▶ **LISTED ENTRIES**:

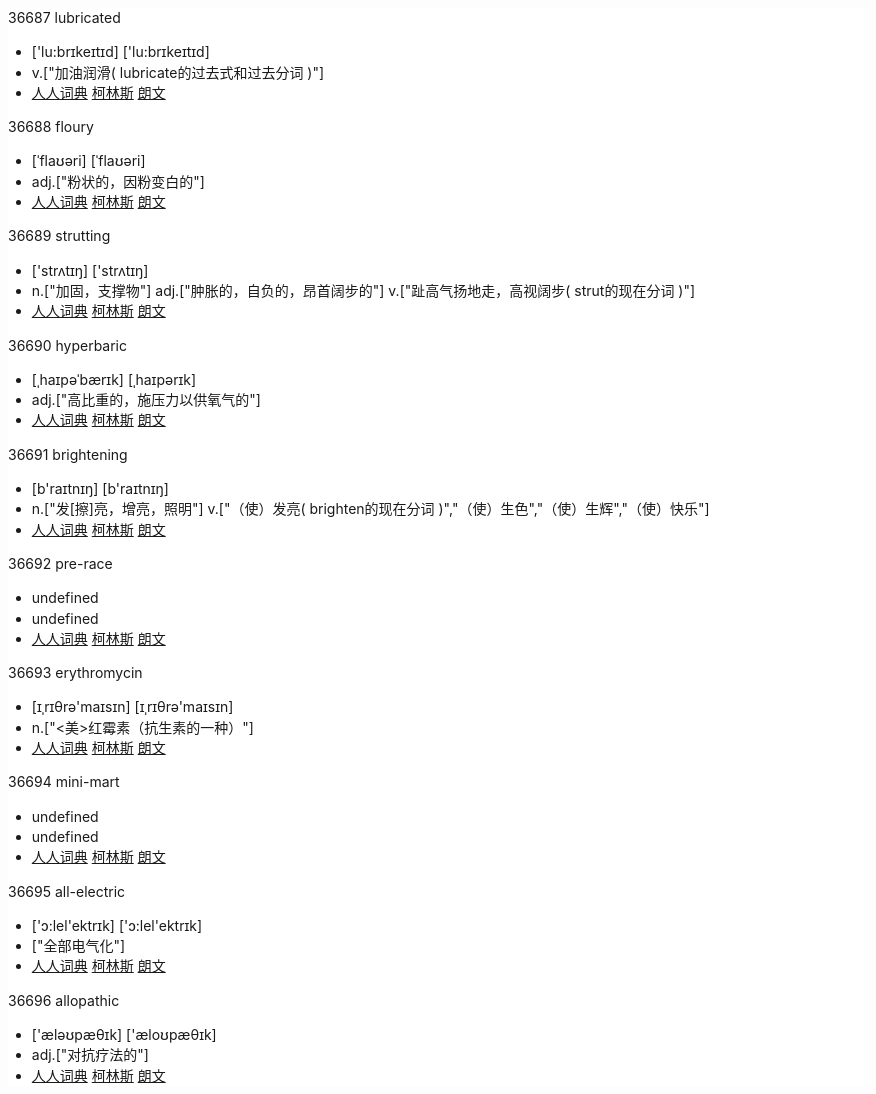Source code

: 36687 lubricated 
- ['lu:brɪkeɪtɪd]  ['lu:brɪkeɪtɪd] 
- v.["加油润滑( lubricate的过去式和过去分词 )"]   
- [人人词典](https://www.91dict.com/words?w=lubricated) [柯林斯](https://www.collinsdictionary.com/zh/dictionary/english/lubricated) [朗文](https://www.ldoceonline.com/dictionary/lubricated) 

36688 floury 
- [ˈflaʊəri]  [ˈflaʊəri] 
- adj.["粉状的，因粉变白的"]   
- [人人词典](https://www.91dict.com/words?w=floury) [柯林斯](https://www.collinsdictionary.com/zh/dictionary/english/floury) [朗文](https://www.ldoceonline.com/dictionary/floury) 

36689 strutting 
- ['strʌtɪŋ]  ['strʌtɪŋ] 
- n.["加固，支撑物"]  adj.["肿胀的，自负的，昂首阔步的"]  v.["趾高气扬地走，高视阔步( strut的现在分词 )"]   
- [人人词典](https://www.91dict.com/words?w=strutting) [柯林斯](https://www.collinsdictionary.com/zh/dictionary/english/strutting) [朗文](https://www.ldoceonline.com/dictionary/strutting) 

36690 hyperbaric 
- [ˌhaɪpəˈbærɪk]  [ˌhaɪpərɪk] 
- adj.["高比重的，施压力以供氧气的"]   
- [人人词典](https://www.91dict.com/words?w=hyperbaric) [柯林斯](https://www.collinsdictionary.com/zh/dictionary/english/hyperbaric) [朗文](https://www.ldoceonline.com/dictionary/hyperbaric) 

36691 brightening 
- [b'raɪtnɪŋ]  [b'raɪtnɪŋ] 
- n.["发[擦]亮，增亮，照明"]  v.["（使）发亮( brighten的现在分词 )","（使）生色","（使）生辉","（使）快乐"]   
- [人人词典](https://www.91dict.com/words?w=brightening) [柯林斯](https://www.collinsdictionary.com/zh/dictionary/english/brightening) [朗文](https://www.ldoceonline.com/dictionary/brightening) 

36692 pre-race 
- undefined 
- undefined 
- [人人词典](https://www.91dict.com/words?w=pre-race) [柯林斯](https://www.collinsdictionary.com/zh/dictionary/english/pre-race) [朗文](https://www.ldoceonline.com/dictionary/pre-race) 

36693 erythromycin 
- [ɪˌrɪθrə'maɪsɪn]  [ɪˌrɪθrə'maɪsɪn] 
- n.["<美>红霉素（抗生素的一种）"]   
- [人人词典](https://www.91dict.com/words?w=erythromycin) [柯林斯](https://www.collinsdictionary.com/zh/dictionary/english/erythromycin) [朗文](https://www.ldoceonline.com/dictionary/erythromycin) 

36694 mini-mart 
- undefined 
- undefined 
- [人人词典](https://www.91dict.com/words?w=mini-mart) [柯林斯](https://www.collinsdictionary.com/zh/dictionary/english/mini-mart) [朗文](https://www.ldoceonline.com/dictionary/mini-mart) 

36695 all-electric 
- ['ɔ:lel'ektrɪk]  ['ɔ:lel'ektrɪk] 
- ["全部电气化"]   
- [人人词典](https://www.91dict.com/words?w=all-electric) [柯林斯](https://www.collinsdictionary.com/zh/dictionary/english/all-electric) [朗文](https://www.ldoceonline.com/dictionary/all-electric) 

36696 allopathic 
- ['æləʊpæθɪk]  ['æloʊpæθɪk] 
- adj.["对抗疗法的"]   
- [人人词典](https://www.91dict.com/words?w=allopathic) [柯林斯](https://www.collinsdictionary.com/zh/dictionary/english/allopathic) [朗文](https://www.ldoceonline.com/dictionary/allopathic) 
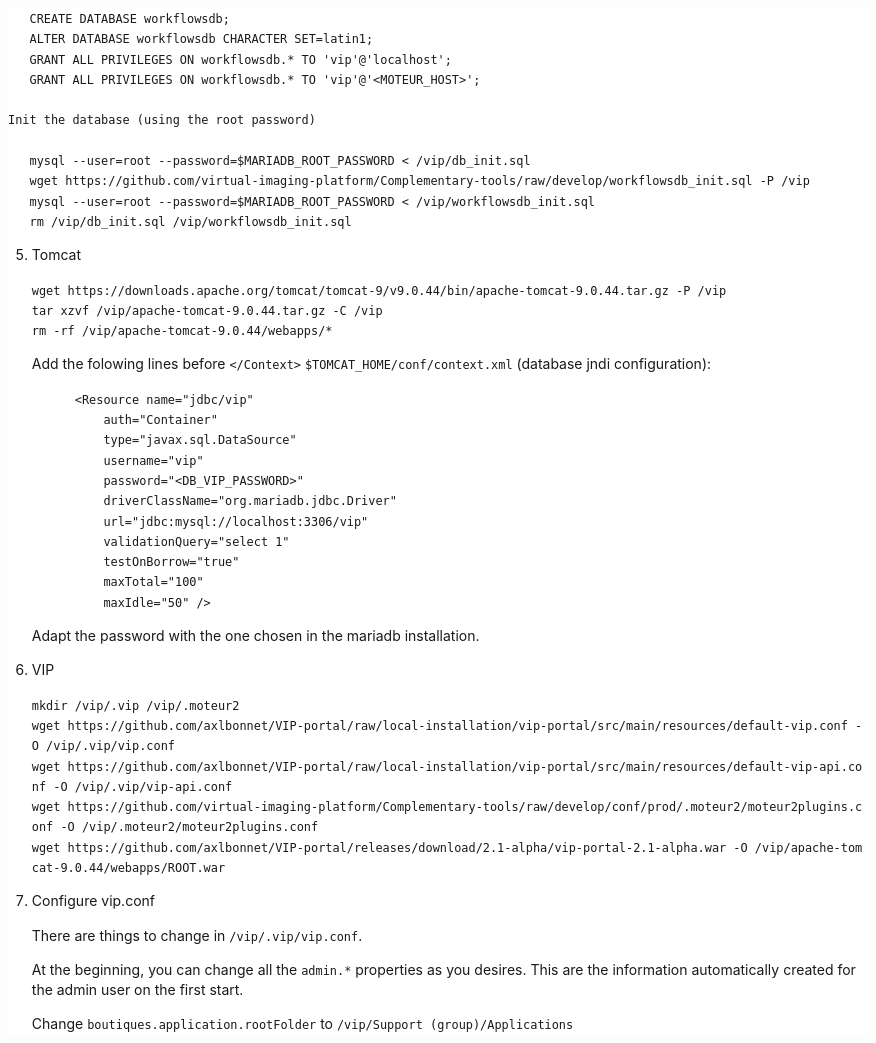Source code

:        CREATE DATABASE workflowsdb;
       ALTER DATABASE workflowsdb CHARACTER SET=latin1;
       GRANT ALL PRIVILEGES ON workflowsdb.* TO 'vip'@'localhost';
       GRANT ALL PRIVILEGES ON workflowsdb.* TO 'vip'@'<MOTEUR_HOST>';

    Init the database (using the root password)

       mysql --user=root --password=$MARIADB_ROOT_PASSWORD < /vip/db_init.sql
       wget https://github.com/virtual-imaging-platform/Complementary-tools/raw/develop/workflowsdb_init.sql -P /vip
       mysql --user=root --password=$MARIADB_ROOT_PASSWORD < /vip/workflowsdb_init.sql
       rm /vip/db_init.sql /vip/workflowsdb_init.sql

5. Tomcat

       wget https://downloads.apache.org/tomcat/tomcat-9/v9.0.44/bin/apache-tomcat-9.0.44.tar.gz -P /vip
       tar xzvf /vip/apache-tomcat-9.0.44.tar.gz -C /vip
       rm -rf /vip/apache-tomcat-9.0.44/webapps/*

    Add the folowing lines before `</Context>` `$TOMCAT_HOME/conf/context.xml` (database jndi configuration):

             <Resource name="jdbc/vip"
                 auth="Container"
                 type="javax.sql.DataSource"
                 username="vip"
                 password="<DB_VIP_PASSWORD>"
                 driverClassName="org.mariadb.jdbc.Driver"
                 url="jdbc:mysql://localhost:3306/vip"
                 validationQuery="select 1"
                 testOnBorrow="true"
                 maxTotal="100"
                 maxIdle="50" />
    
    Adapt the password with the one chosen in the mariadb installation.

6. VIP

       mkdir /vip/.vip /vip/.moteur2
       wget https://github.com/axlbonnet/VIP-portal/raw/local-installation/vip-portal/src/main/resources/default-vip.conf -O /vip/.vip/vip.conf
       wget https://github.com/axlbonnet/VIP-portal/raw/local-installation/vip-portal/src/main/resources/default-vip-api.conf -O /vip/.vip/vip-api.conf
       wget https://github.com/virtual-imaging-platform/Complementary-tools/raw/develop/conf/prod/.moteur2/moteur2plugins.conf -O /vip/.moteur2/moteur2plugins.conf
       wget https://github.com/axlbonnet/VIP-portal/releases/download/2.1-alpha/vip-portal-2.1-alpha.war -O /vip/apache-tomcat-9.0.44/webapps/ROOT.war

7. Configure vip.conf

    There are things to change in `/vip/.vip/vip.conf`.
    
    At the beginning, you can change all the `admin.*` properties as you desires. 
    This are the information automatically created for the admin user on the first start.
    
    Change `boutiques.application.rootFolder` to `/vip/Support (group)/Applications`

▶ **JOB ITEM**: In the records above, some lines may contain the word "allopathic"; copy every one of them.

▶ **YOUR SOLUTION**:
36696 allopathic 
- [人人词典](https://www.91dict.com/words?w=allopathic) [柯林斯](https://www.collinsdictionary.com/zh/dictionary/english/allopathic) [朗文](https://www.ldoceonline.com/dictionary/allopathic) 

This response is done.